I used to take a break from my work, whatever it is – writing, parent council, other volunteerism – by sliding out onto the porch and smoking. It was a brief moment, where I could feel the sun on my skin, I could legitimately shoo my children away without guilt. Somewhere along the line, smoking had become my form of self-care. It was the one thing that was mine.
I quit in November, opting to take Champix to aid in that journey. I was tired of smoking.
I lasted all of 6 days on the medication before I was taken off and later told it put me into a dysphoria.
I haven’t smoked again.
When I was supposed to be celebrating the fact that I quit, my anxiety skyrocketed. I was angry all the time; angry about my to-do lists, the daily demands of parenthood, the way my body was rebelling at me for trying to be healthier, at my husband for his long work hours. Sleep was elusive and rare, there wasn’t a moment when my mind wasn’t racing. My marriage was hanging on by a thread.
I was hanging on by a thread. A genuinely bitter, pissed off thread.
“It’s just Christmas,” I told myself, annoyed at my supposed weakness. “It’ll get better.”
December 10. I knew I needed to see a doctor.
My skin began to crawl a little more, hourly, it seemed. I began to obsessive count things, as I do when I’m feeling a lack of control.
Lock the door 3 times. Hit the lock button on my car twice. Count the number of stairs. How many pieces of clothing are we folding tonight. Schedule everything, down to the minute. Avoid eye contact with anyone. Clean the house, twice a day. Talk through plans, over and over, out loud, write them down. Make lists about my lists. Triple check everything. Lose my mind when I forgot to do something in the presumed order it needed to be in.
January 15. I knew I needed a lot of help.
That’s not when I called for help, though. I wanted to. But, I couldn’t. I’d crossed over into territory unknown, a sort of anxiety that I hadn’t experienced before. There was no accompanying sadness like before. No, this time, I couldn’t stop. I had to be walking, moving, doing.
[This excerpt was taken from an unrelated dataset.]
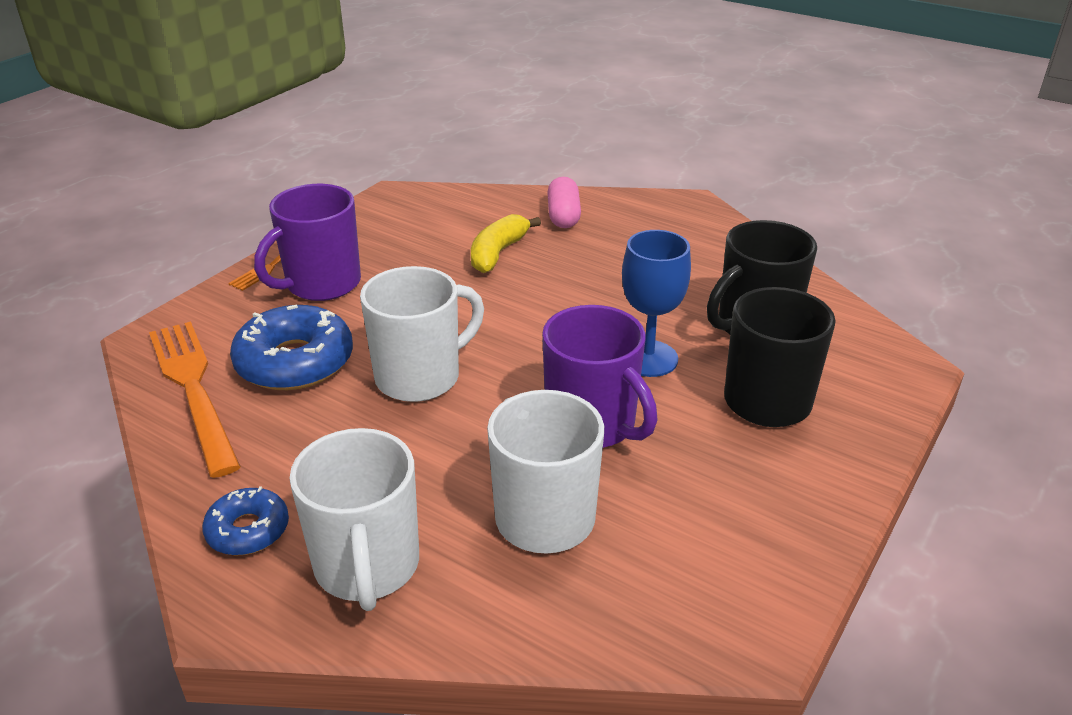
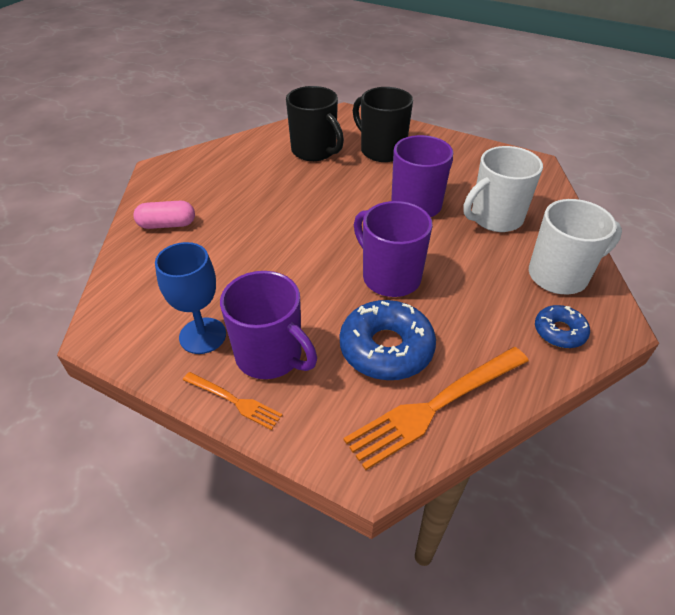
camera: 95 degrees left, 10 degrees up
(420, 377) = (390, 277): white mug -> purple mug
(498, 253) = (223, 255): yellow banana -> none
(648, 358) = (352, 186): blue goblet -> blue goblet (202, 336)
When I stopped, if I stopped, I became too viscerally aware of the tightness in my chest, the way my thoughts raced faster than a rushing river and how I seemed to be unbearably aware of every single particle of dust I was breathing in and out.
It was new and utterly terrifying.
February 10. I sat in the doctor’s office and explained what was happening. He gave me a bandaid pill for the pain, told me to seek therapy and to come back in a couple weeks.
I went through 30 days of that “bandaid” in less than 14 days.
February 25. A new diagnosis, likely caused by the medication that was meant to help me quit smoking, Panic Disorder. On top of generalized anxiety, on top of sporadic bouts of depression, on top of PTSD. The prescription for the medication felt like a refuge and I filled it with an eager glee.
I waited two months. Two of the longest, most hellish, debilitating, hellish, anxiety filled months of my life.
Because I was disheartened; wasn’t I stronger than this?
Because I didn’t want to admit defeat.
Because I didn’t want to be here. Again. Again?
Because I was afraid.
Now, I’m ashamed. How could an avid mental health advocate like myself buy into the same lies that stop so many people from understanding, from getting the help they need?
Because, I suppose, that’s the nature of this beast. The lies that tell us we’re no good for needing help. That needing that pill, or that therapist or that moment alone, makes us weak.
Except, it doesn’t.
They tell you that you should replace your smoking with another habit:
I replaced it with walking, Effexor, and therapy.
Because, health isn’t just a physical thing.